Roko Prkačin

Free Agent
- Position: Power forward

Personal information
- Born: 26 November 2002 (age 23) Zagreb, Croatia
- Listed height: 2.06 m (6 ft 9 in)
- Listed weight: 102 kg (225 lb)

Career information
- Playing career: 2018–present

Career history
- 2018–2022: Cibona
- 2018–2019: →Rudeš
- 2022–2023: Girona
- 2023–2024: Gran Canaria
- 2024–2026: Nanterre 92

Career highlights
- 2× Croatian League champion (2019, 2022); Croatian Cup winner (2022); Junior ABA League champion (2019); Junior Adriatic League MVP (2019); All-Junior Adriatic League Team (2019);

= Roko Prkačin =

Croatian basketball player (born 2002)

Roko Prkačin (born 26 November 2002) is a Croatian professional basketball player who last played for Nanterre 92 of the French Ligue nationale de basket. Standing at , he plays at the power forward position.

== Early career ==
Prkačin grew up in the youth system of Cibona. At a very early age he started to stand out among his teammates. With the U-16 Cibona team, in 2017 he won U-16 Europe Youth Basketball League Tournament. He was the tournament's top scorer and was named the MVP. He also played the 2017–18 Junior ABA League and 2018–19 Junior ABA League even though he was in average two to three years younger than his teammates. In June 2019, he attended the Basketball Without Borders Europe camp in Riga, Latvia.

== Professional career ==
In August 2018, Cibona decided to loan Prkačin to KK Rudeš of the second-tier Croatian First League. After playing very well in Rudeš he was called up for the Cibona senior team in January 2019. On 12 January 2019, Prkačin made his professional and Adriatic League debut for Cibona in a 89–68 loss to Cedevita, making 6 points and 6 rebounds.

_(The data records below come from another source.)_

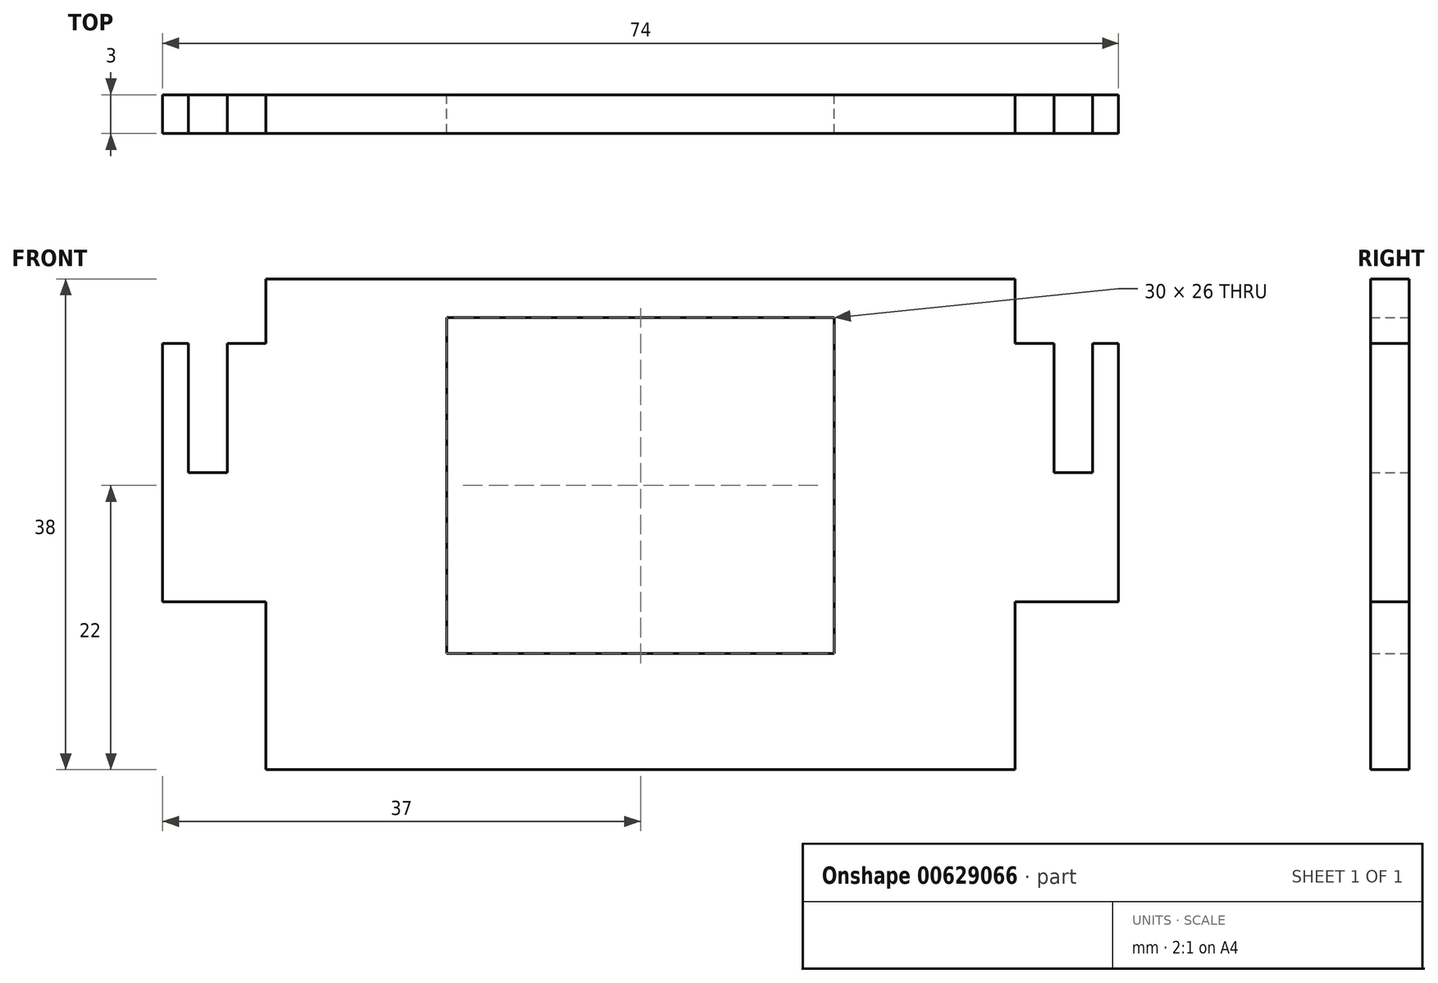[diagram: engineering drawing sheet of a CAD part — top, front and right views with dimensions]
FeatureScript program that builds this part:
annotation { "Feature Type Name" : "Feature", "Feature Type Description" : "" }
export const myFeature = defineFeature(function(context is Context, id is Id, definition is map)
    precondition{}
    {
        {
            var Q0;
            Q0=qCreatedBy(makeId("Front.planeOp"),FACE);
            var sketch = newSketch(context, id + "F0", { "sketchPlane" : qUnion([Q0])});
            skLineSegment(sketch, "E0", {"start": v(0, 72.53) * mm, "end": v(0, -57.7) * mm, "construction": true});
            skLineSegment(sketch, "E1", {"start": v(-78.53, 0) * mm, "end": v(80.65, 0) * mm, "construction": true});
            skLineSegment(sketch, "E2.bottom", {"start": v(-29, 28) * mm, "end": v(29, 28) * mm});
            skLineSegment(sketch, "E2.top", {"start": v(-29, -10) * mm, "end": v(29, -10) * mm});
            skLineSegment(sketch, "E2.left", {"start": v(-29, 28) * mm, "end": v(-29, 23) * mm});
            skLineSegment(sketch, "E2.right", {"start": v(29, 28) * mm, "end": v(29, 23) * mm});
            skLineSegment(sketch, "E3.bottom", {"start": v(-15, 25) * mm, "end": v(15, 25) * mm});
            skLineSegment(sketch, "E3.top", {"start": v(-15, -1) * mm, "end": v(15, -1) * mm});
            skLineSegment(sketch, "E3.left", {"start": v(-15, 25) * mm, "end": v(-15, -1) * mm});
            skLineSegment(sketch, "E3.right", {"start": v(15, 25) * mm, "end": v(15, -1) * mm});
            skLineSegment(sketch, "E4.top", {"start": v(-29, 3) * mm, "end": v(-37, 3) * mm});
            skLineSegment(sketch, "E4.right", {"start": v(-37, 23) * mm, "end": v(-37, 3) * mm});
            skLineSegment(sketch, "E5.trimOffspring", {"start": v(-29, 3) * mm, "end": v(-29, -10) * mm});
            skLineSegment(sketch, "E6.trimOffspring", {"start": v(-35, 23) * mm, "end": v(-37, 23) * mm});
            skLineSegment(sketch, "E7", {"start": v(-35, 23) * mm, "end": v(-35, 13) * mm});
            skLineSegment(sketch, "E8", {"start": v(-35, 13) * mm, "end": v(-32, 13) * mm});
            skLineSegment(sketch, "E9", {"start": v(-32, 13) * mm, "end": v(-32, 23) * mm});
            skLineSegment(sketch, "E10", {"start": v(-32, 23) * mm, "end": v(-29, 23) * mm});
            skLineSegment(sketch, "E11.MirrorCS", {"start": v(32, 13) * mm, "end": v(32, 23) * mm});
            skLineSegment(sketch, "E12.MirrorCS", {"start": v(35, 13) * mm, "end": v(32, 13) * mm});
            skLineSegment(sketch, "E13.MirrorCS", {"start": v(35, 23) * mm, "end": v(35, 13) * mm});
            skLineSegment(sketch, "E14.MirrorCS", {"start": v(35, 23) * mm, "end": v(37, 23) * mm});
            skLineSegment(sketch, "E15.MirrorCS", {"start": v(32, 23) * mm, "end": v(29, 23) * mm});
            skLineSegment(sketch, "E16.MirrorCS", {"start": v(37, 23) * mm, "end": v(37, 3) * mm});
            skLineSegment(sketch, "E17.MirrorCS", {"start": v(29, 3) * mm, "end": v(37, 3) * mm});
            skLineSegment(sketch, "E18.trimOffspring", {"start": v(29, 3) * mm, "end": v(29, -10) * mm});
            skSolve(sketch);
        }
        {
            var Q0;
            Q0=qSketchRegion(id+"F0",true);
            extrude(context, id + "F1", {"entities" : qUnion([Q0]), "endBound" : BoundingType.SYMMETRIC, "depth" : 3 * mm, "offsetDistance" : 25 * mm});
        }
    });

Through 5 Adriatic League games in the 2018–19 season, Prkačin averaged 2.2 points, 2.0 rebounds, and 0.4 assists per game. On 24 September 2020, Prkačin was promoted as the new team captain of Cibona, becoming the youngest captain in clubs history at 17 years and 10 months of age. Following the 2020–21 season Prkačin declared for the 2021 NBA draft. On July 19, 2021, he withdrawn his name from consideration for the 2021 NBA draft.

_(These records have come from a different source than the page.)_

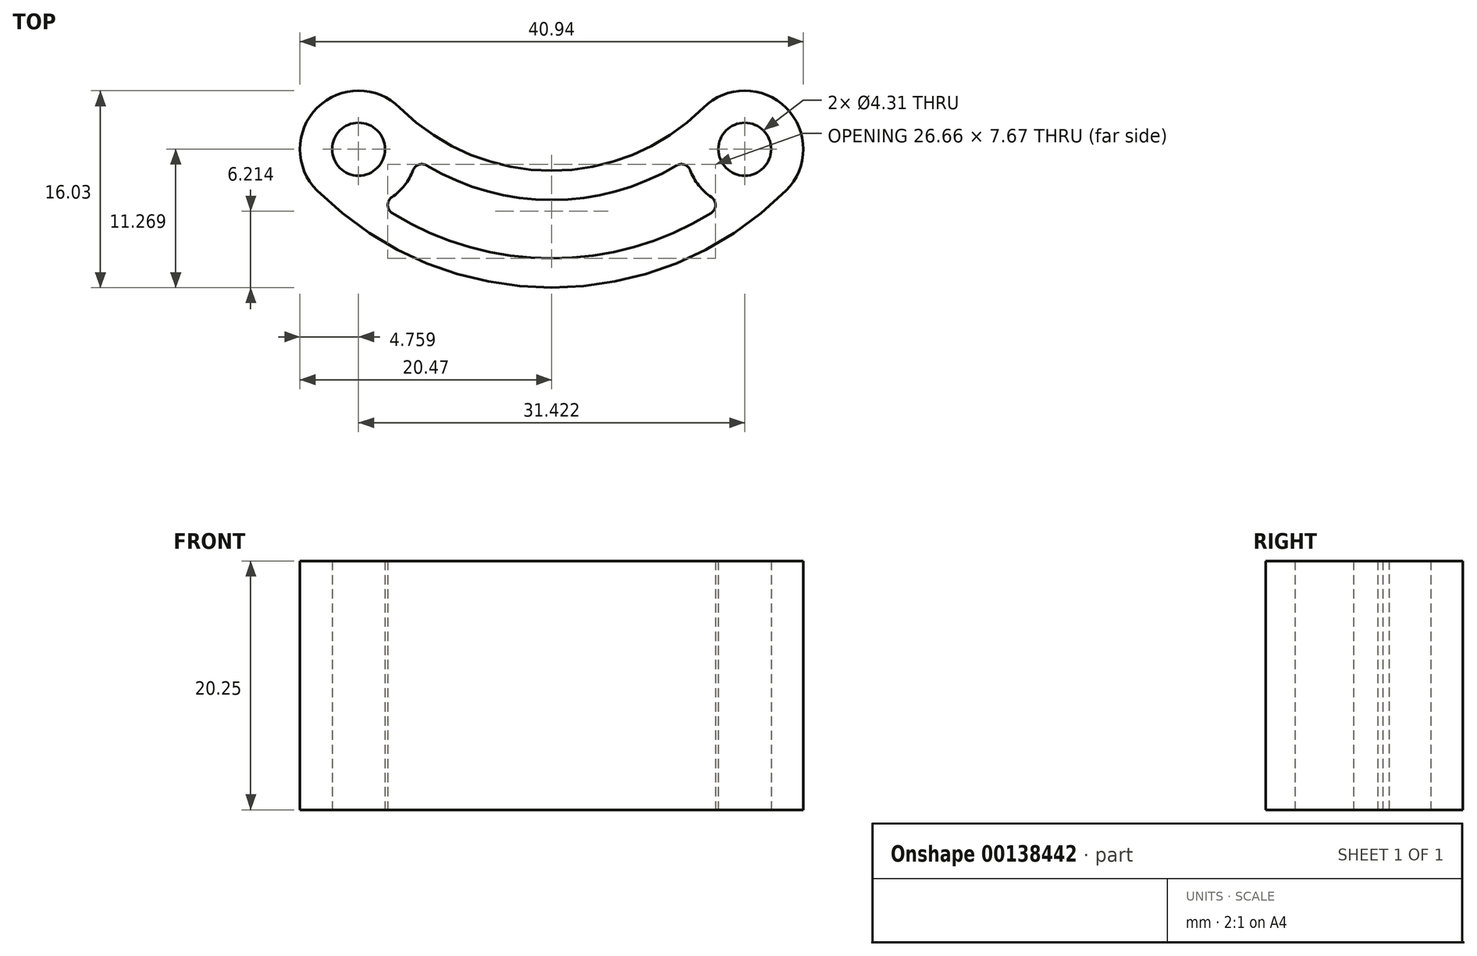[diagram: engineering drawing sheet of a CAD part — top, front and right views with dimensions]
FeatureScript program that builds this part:
annotation { "Feature Type Name" : "Feature", "Feature Type Description" : "" }
export const myFeature = defineFeature(function(context is Context, id is Id, definition is map)
    precondition{}
    {
        {
            var Q0;
            Q0=qCreatedBy(makeId("Top.planeOp"),FACE);
            var sketch = newSketch(context, id + "F0", { "sketchPlane" : qUnion([Q0])});
            skLineSegment(sketch, "E0", {"start": v(0, 0) * mm, "end": v(0, -15.71) * mm, "construction": true});
            skLineSegment(sketch, "E1", {"start": v(-15.71, -15.71) * mm, "end": v(15.71, -15.71) * mm, "construction": true});
            skLineSegment(sketch, "E2", {"start": v(0, 0) * mm, "end": v(15.71, -15.71) * mm, "construction": true});
            skCircle(sketch, "E3", {"center": v(-15.71, -15.71) * mm, "radius": 2.15 * mm});
            skCircle(sketch, "E4", {"center": v(15.71, -15.71) * mm, "radius": 2.15 * mm});
            skArc(sketch, "E5", {"start": v(-12.34, -12.34) * mm, "mid": v(-19.08, -12.34) * mm, "end": v(-19.08, -19.08) * mm});
            skArc(sketch, "E6", {"start": v(19.08, -19.08) * mm, "mid": v(19.08, -12.34) * mm, "end": v(12.34, -12.34) * mm});
            skArc(sketch, "E7", {"start": v(-19.08, -19.08) * mm, "mid": v(0, -26.98) * mm, "end": v(19.08, -19.08) * mm});
            skArc(sketch, "E8", {"start": v(-12.34, -12.34) * mm, "mid": v(0, -17.46) * mm, "end": v(12.34, -12.34) * mm});
            skArc(sketch, "E9", {"start": v(-14.07, -20.18) * mm, "mid": v(-12.05, -18.75) * mm, "end": v(-11.01, -16.5) * mm});
            skArc(sketch, "E10", {"start": v(-11.01, -16.5) * mm, "mid": v(0, -19.84) * mm, "end": v(11.01, -16.5) * mm});
            skArc(sketch, "E11", {"start": v(11.01, -16.5) * mm, "mid": v(12.05, -18.75) * mm, "end": v(14.07, -20.18) * mm});
            skArc(sketch, "E12", {"start": v(-14.07, -20.18) * mm, "mid": v(0, -24.6) * mm, "end": v(14.07, -20.18) * mm});
            skSolve(sketch);
        }
        {
            var Q0;
            Q0=qSketchRegion(id+"F0",true);
            extrude(context, id + "F1", {"entities" : qUnion([Q0]), "depth" : 20.25 * mm});
        }
        {
            var Q0;
            Q0=makeQuery(id+"F1.opExtrude","SWEPT_EDGE",EDGE,{"disambiguationData":[OSD([sQuery(id+"F0.wireOp",EDGE,"E9"),sQuery(id+"F0.wireOp",EDGE,"E10")])]});
            var Q1;
            Q1=makeQuery(id+"F1.opExtrude","SWEPT_EDGE",EDGE,{"disambiguationData":[OSD([sQuery(id+"F0.wireOp",EDGE,"E9"),sQuery(id+"F0.wireOp",EDGE,"E12")])]});
            var Q2;
            Q2=makeQuery(id+"F1.opExtrude","SWEPT_EDGE",EDGE,{"disambiguationData":[OSD([sQuery(id+"F0.wireOp",EDGE,"E10"),sQuery(id+"F0.wireOp",EDGE,"E11")])]});
            var Q3;
            Q3=makeQuery(id+"F1.opExtrude","SWEPT_EDGE",EDGE,{"disambiguationData":[OSD([sQuery(id+"F0.wireOp",EDGE,"E11"),sQuery(id+"F0.wireOp",EDGE,"E12")])]});
            fillet(context, id + "F2", {"entities" : qUnion([Q0, Q1, Q2, Q3]), "radius" : 0.76 * mm, "tangentPropagation" : true, "allowEdgeOverflow" : false});
        }
    });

On July 21, 2022, Prkačin signed with Girona. He averaged 6.5 points a contest in the Liga ACB during the 2022–23 season. He subsequently signed a deal with fellow ACB outfit Gran Canaria. In the 2023-24 campaign, Prkačin saw the hardwood in 22 ACB contests, averaging 2.5 points per outing for the Gran Canaria team.

On June 26, 2024, he agreed to terms with French side Nanterre 92.

== National team career ==
=== Youth teams ===
Prkačin was a member of the Croatia under-17 team that took 7th place at the 2018 FIBA Under-17 Basketball World Cup. In this tournament he averaged 12.3 points, 10.9 rebounds and 1.9 blocks per game.

In the same summer of 2018, Prkačin played with the Croatia under-16 team that won the gold medal at the 2018 FIBA Europe Under-16 Championship held in Novi Sad. Over seven tournament games, he averaged 18.6 points, 10.9 rebounds, 3.7 assists and 2.0 blocks per game and was honored with the tournament's MVP title along with a spot in the All-Star Five team.

=== Senior team ===
On 27 November 2020, one day after his 18th birthday, Prkačin made his debut for the Croatia national team at the EuroBasket 2022 qualification in a 79–62 win over Turkey, making 6 points and one rebound.

== Personal life ==
Roko is a son of the former professional basketball player Nikola Prkačin.